Naël en ressentit une effroyable gêne. Une folle rougeur se répandit sur ses joues et il hocha de la tête avant de répondre un maladroit 'oui'.
« Pierre, continua le professeur, alors que ladite Jessica le dévorait du regard.
– T'habitait où, avant ?
– La ville de Namur , répondit Naël, mal à l'aise.
– Josh ?
– Tu t'habilles où, exactement ? À ploucland ? »
Aussitôt, un tollé de rire se fit entendre et Naël se prit à rêver de disparaître dans le sol.
« Bon, ça suffira pour aujourd'hui, je pense ! dit le professeur, faisant taire les rires intempestifs.
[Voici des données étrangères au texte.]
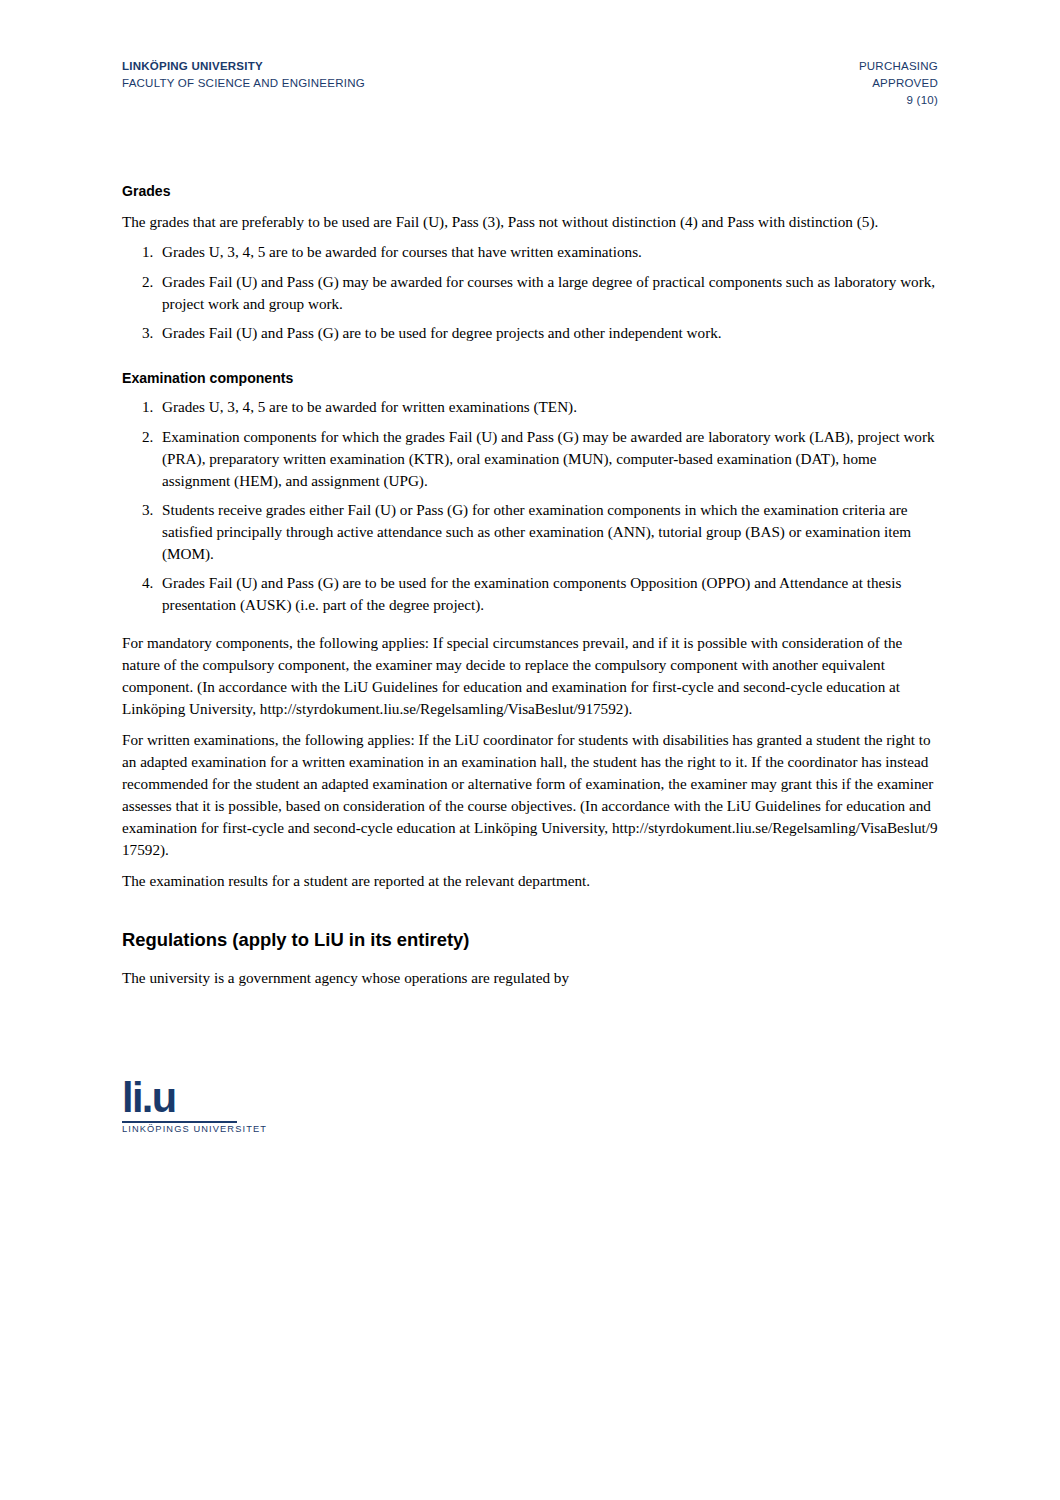Linköping University
Faculty of Science and Engineering
Purchasing
Approved
9 (10)
Grades
The grades that are preferably to be used are Fail (U), Pass (3), Pass not without distinction (4) and Pass with distinction (5).
Grades U, 3, 4, 5 are to be awarded for courses that have written examinations.
Grades Fail (U) and Pass (G) may be awarded for courses with a large degree of practical components such as laboratory work, project work and group work.
Grades Fail (U) and Pass (G) are to be used for degree projects and other independent work.
Examination components
Grades U, 3, 4, 5 are to be awarded for written examinations (TEN).
Examination components for which the grades Fail (U) and Pass (G) may be awarded are laboratory work (LAB), project work (PRA), preparatory written examination (KTR), oral examination (MUN), computer-based examination (DAT), home assignment (HEM), and assignment (UPG).
Students receive grades either Fail (U) or Pass (G) for other examination components in which the examination criteria are satisfied principally through active attendance such as other examination (ANN), tutorial group (BAS) or examination item (MOM).
Grades Fail (U) and Pass (G) are to be used for the examination components Opposition (OPPO) and Attendance at thesis presentation (AUSK) (i.e. part of the degree project).
For mandatory components, the following applies: If special circumstances prevail, and if it is possible with consideration of the nature of the compulsory component, the examiner may decide to replace the compulsory component with another equivalent component. (In accordance with the LiU Guidelines for education and examination for first-cycle and second-cycle education at Linköping University, http://styrdokument.liu.se/Regelsamling/VisaBeslut/917592).
For written examinations, the following applies: If the LiU coordinator for students with disabilities has granted a student the right to an adapted examination for a written examination in an examination hall, the student has the right to it. If the coordinator has instead recommended for the student an adapted examination or alternative form of examination, the examiner may grant this if the examiner assesses that it is possible, based on consideration of the course objectives. (In accordance with the LiU Guidelines for education and examination for first-cycle and second-cycle education at Linköping University, http://styrdokument.liu.se/Regelsamling/VisaBeslut/917592).
The examination results for a student are reported at the relevant department.
Regulations (apply to LiU in its entirety)
The university is a government agency whose operations are regulated by
li. u
Linköpings universitet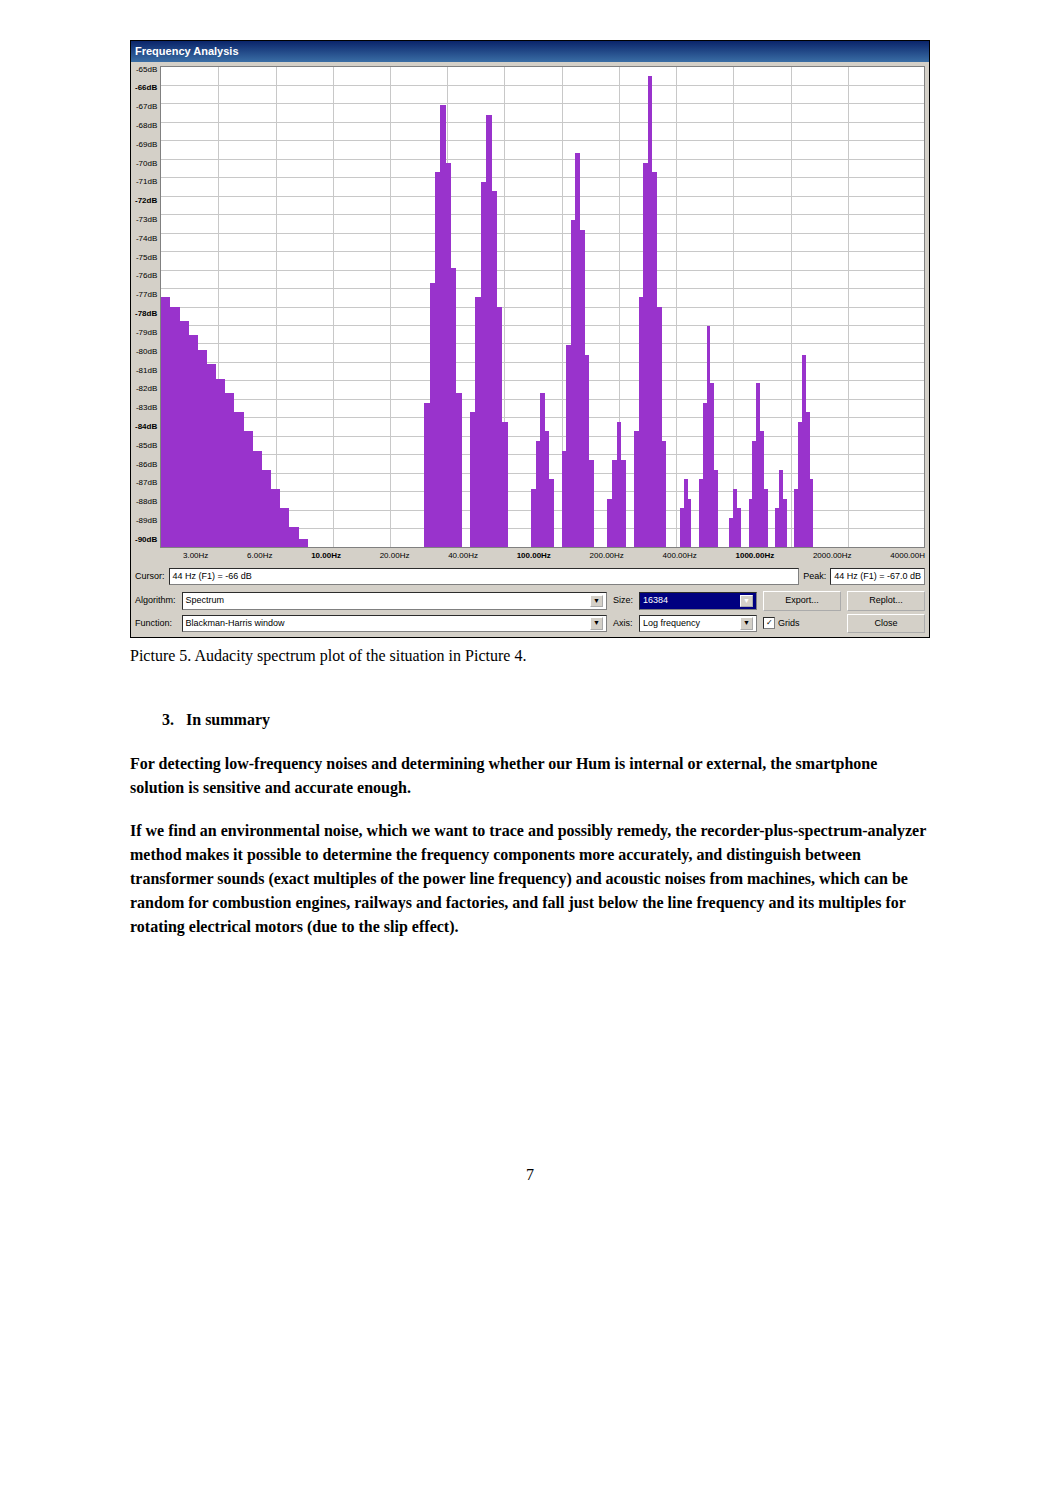Frequency Analysis
-65dB -66dB -67dB -68dB -69dB -70dB -71dB -72dB -73dB -74dB -75dB -76dB -77dB -78dB -79dB -80dB -81dB -82dB -83dB -84dB -85dB -86dB -87dB -88dB -89dB -90dB
3.00Hz 6.00Hz 10.00Hz 20.00Hz 40.00Hz 100.00Hz 200.00Hz 400.00Hz 1000.00Hz 2000.00Hz 4000.00H
Cursor: 44 Hz (F1) = -66 dB Peak: 44 Hz (F1) = -67.0 dB
Algorithm: Spectrum ▼ Size: 16384 ▼ Export... Replot... Function: Blackman-Harris window ▼ Axis: Log frequency ▼ ✓ Grids Close
Picture 5. Audacity spectrum plot of the situation in Picture 4.
3. In summary
For detecting low-frequency noises and determining whether our Hum is internal or external, the smartphone solution is sensitive and accurate enough.
If we find an environmental noise, which we want to trace and possibly remedy, the recorder-plus-spectrum-analyzer method makes it possible to determine the frequency components more accurately, and distinguish between transformer sounds (exact multiples of the power line frequency) and acoustic noises from machines, which can be random for combustion engines, railways and factories, and fall just below the line frequency and its multiples for rotating electrical motors (due to the slip effect).
7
Allez vous asseoir, Naël. Vous trouverez un manuel de mathématique dans la cassette de votre banc, j'ai l'espoir de l'y retrouver en fin d'année. Votre place sera la vôtre jusqu'à votre sortie de cette classe, ainsi, s'il se volatilise, je saurais qui harceler ! Me suis-je bien fait comprendre ? »
Naël hocha de la tête.
« Bon, sur ce, prenez tous votre livre, page 45. Nous allons tout de suite nous empresser d'en revenir à nos bons vieux logarithmes ! »
Des plaintes se firent aussitôt entendre et Naël profita de l'inattention de tous pour rejoindre sa place avec empressement.
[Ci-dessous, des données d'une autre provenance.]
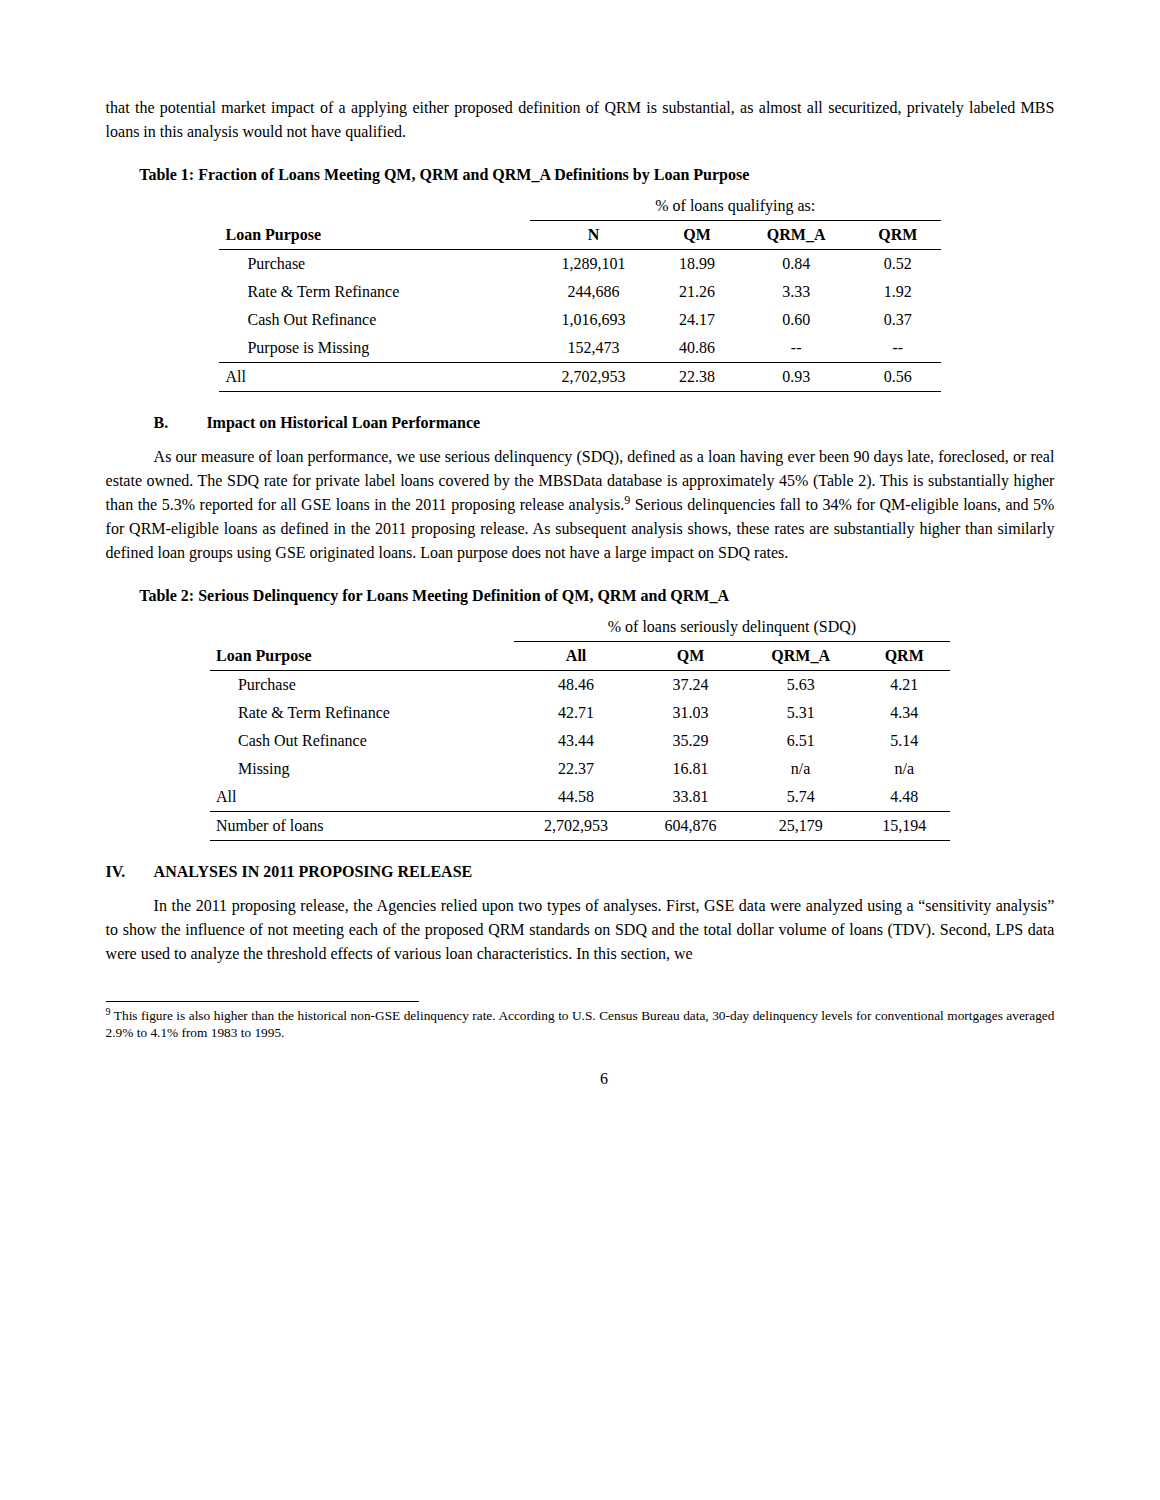that the potential market impact of a applying either proposed definition of QRM is substantial, as almost all securitized, privately labeled MBS loans in this analysis would not have qualified.
Table 1: Fraction of Loans Meeting QM, QRM and QRM_A Definitions by Loan Purpose
| | % of loans qualifying as: |
| Loan Purpose | N | QM | QRM_A | QRM |
| Purchase | 1,289,101 | 18.99 | 0.84 | 0.52 |
| Rate & Term Refinance | 244,686 | 21.26 | 3.33 | 1.92 |
| Cash Out Refinance | 1,016,693 | 24.17 | 0.60 | 0.37 |
| Purpose is Missing | 152,473 | 40.86 | -- | -- |
| All | 2,702,953 | 22.38 | 0.93 | 0.56 |
B. Impact on Historical Loan Performance
As our measure of loan performance, we use serious delinquency (SDQ), defined as a loan having ever been 90 days late, foreclosed, or real estate owned. The SDQ rate for private label loans covered by the MBSData database is approximately 45% (Table 2). This is substantially higher than the 5.3% reported for all GSE loans in the 2011 proposing release analysis.9 Serious delinquencies fall to 34% for QM-eligible loans, and 5% for QRM-eligible loans as defined in the 2011 proposing release. As subsequent analysis shows, these rates are substantially higher than similarly defined loan groups using GSE originated loans. Loan purpose does not have a large impact on SDQ rates.
Table 2: Serious Delinquency for Loans Meeting Definition of QM, QRM and QRM_A
| | % of loans seriously delinquent (SDQ) |
| Loan Purpose | All | QM | QRM_A | QRM |
| Purchase | 48.46 | 37.24 | 5.63 | 4.21 |
| Rate & Term Refinance | 42.71 | 31.03 | 5.31 | 4.34 |
| Cash Out Refinance | 43.44 | 35.29 | 6.51 | 5.14 |
| Missing | 22.37 | 16.81 | n/a | n/a |
| All | 44.58 | 33.81 | 5.74 | 4.48 |
| Number of loans | 2,702,953 | 604,876 | 25,179 | 15,194 |
IV. ANALYSES IN 2011 PROPOSING RELEASE
In the 2011 proposing release, the Agencies relied upon two types of analyses. First, GSE data were analyzed using a “sensitivity analysis” to show the influence of not meeting each of the proposed QRM standards on SDQ and the total dollar volume of loans (TDV). Second, LPS data were used to analyze the threshold effects of various loan characteristics. In this section, we
9 This figure is also higher than the historical non-GSE delinquency rate. According to U.S. Census Bureau data, 30-day delinquency levels for conventional mortgages averaged 2.9% to 4.1% from 1983 to 1995.
6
Pour un premier cours, ce n'était pas si pénible… si ?
oOooOooOo
À la récréation de dix heures, Naël préféra s'exiler sous le préau plutôt que de rester avec sa classe dans les couloirs. Ils le regardaient tous avec une curiosité qu'il jugeait malsaine, aussi préféra-t-il sortir, malgré le froid hivernal de janvier. Appuyé contre un mur froid, il regardait le sol couvert de givre, serrant maladivement sa veste trop fine pour l'hiver. Les deux heures de maths s'étaient plutôt bien passées. Il était resté isolé dans son coin, mais de son point de vue, c'était mieux ainsi.
Être nouveau en plein milieu de l'année était à ses yeux la pire des humiliations. Lui qui n'était déjà pas des plus chanceux dans la vie, le déménagement de son père lui semblait être la plus dure des épreuves. Bien que quitter une ville où il était si funestement célèbre pour atterrir dans un endroit qu'il ne connaissait pas était rassurant. Au moins, là, personne ne pourrait l'accuser d'avoir…
« Hé, le plouc ! » fit soudain une voix, le faisant sursauter.
Naël se retourna pour tomber sur un groupe de dix élèves de sa classe. Parmi eux se trouvait un garçon à l'air assez rebelle et il comprit aussitôt que le garçon l'ayant appelé était celui-là.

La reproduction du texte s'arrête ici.